You can get started with Hypervel by checking out the official website.
Top comments (5)
The problem I have with solutions like this, is that they introduce leaking memory problems.
The main reason I'm using php is to avoid thinking about memory leaks. Statelessness is under appreciated.
I would not recommend this to start with. I see this as an option when a more modular structure is not wanted for an application. A modular structure gives more opportunities to tackle the performance issues.
The problem is that frameworks stops PHP from being something it doesnt should be. Most of PHP devs doens't understand what is purpose of extensions like Swoole at all, thet just can't use something they dont knew about. Laravel still doesnt have type-hints because of "compability with old PHP versions which are used by 5% of servers". Having such great extension for PHP as swoole which is boosting lagnuage and possible use-cases to next level. I'm using swoole for 100% of my php projects no exception what they do. And if we have one more perfect solution for this scenario, i can only put my Like here and wish authors to continue their job and show to world their vision on how to solve some scenario, keep going! And devs should have to understand what framework is best option for their task not just having "im taking laravel because i have such advice" in their mind.
I understand your concerns about memory leaks with long-lived PHP applications like Hypervel or Laravel Octane. For most CRUD applications with moderate traffic, you're right that traditional stateless PHP frameworks work perfectly fine. The request-response cycle naturally cleans up resources, which is one of PHP's greatest strengths.
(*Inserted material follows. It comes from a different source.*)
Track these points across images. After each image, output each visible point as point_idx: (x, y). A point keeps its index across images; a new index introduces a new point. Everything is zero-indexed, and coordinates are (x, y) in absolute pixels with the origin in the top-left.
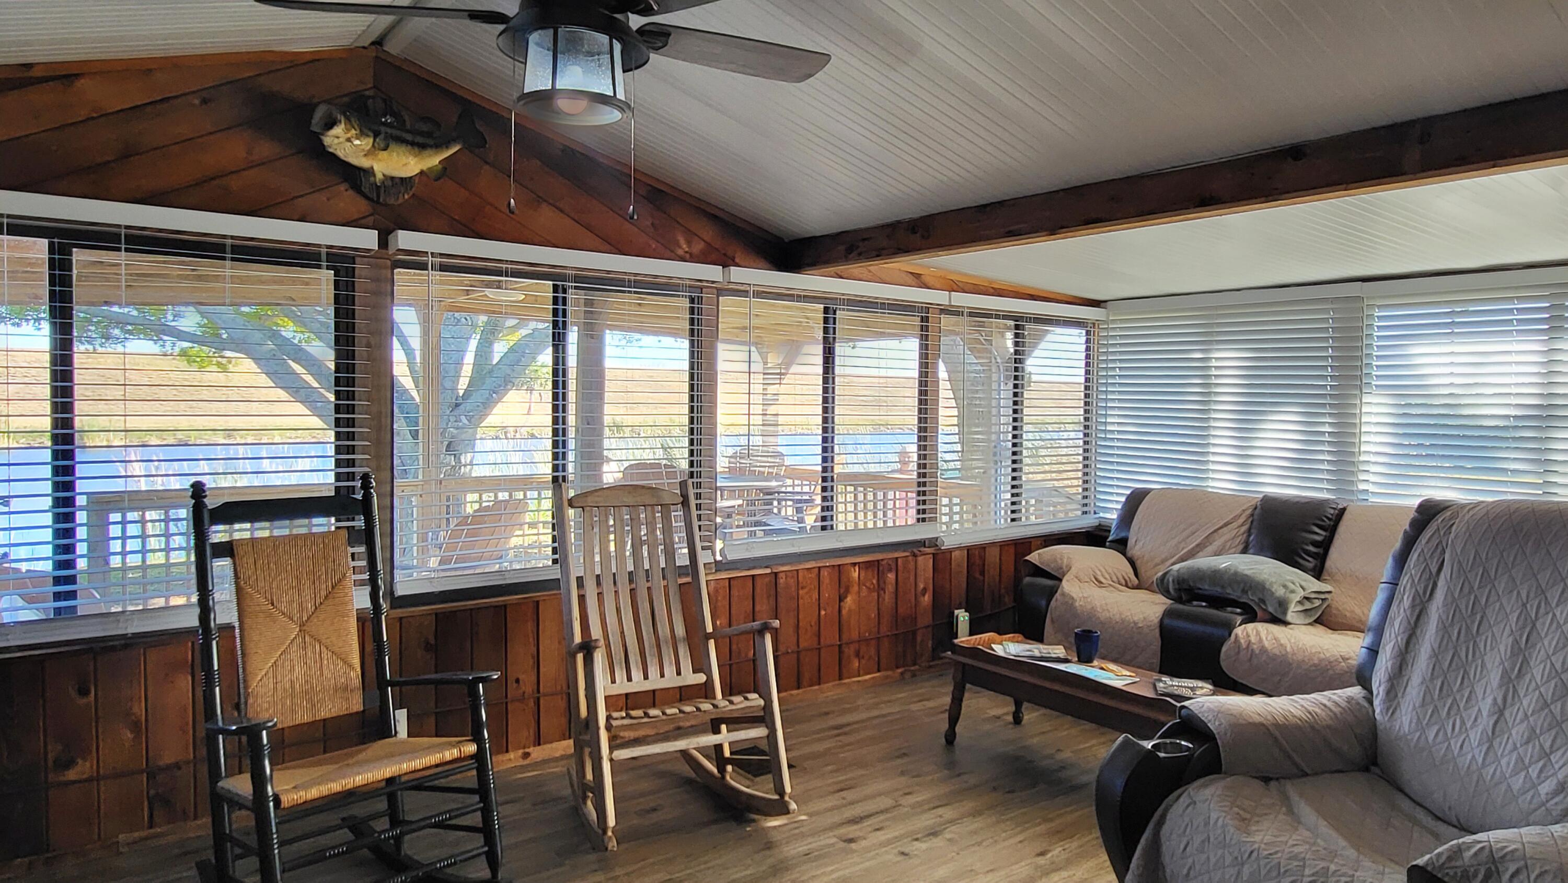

However, I'd suggest that memory leaks are primarily a result of development practices rather than the programming language itself. Stateless environments simply hide these issues by restarting everything. In most other programming languages, managing long-lived resources is a standard skill developers must master.
I agree it is a developer problem, instead of a language problem.
It is because of the out of the box PHP experience that developers are not going to think about memory leaks as a problem when the application slows down, or when there are unexpected errors.
It is because of that consequence I suggest not to use it from the start. When there are scaling issues the framework can be a solution. I think it is a good option to have.
I agree. This framework is especially for developers who encounter high concurrency or intensive I/O scenarios. For general use cases, traditional PHP just works fine.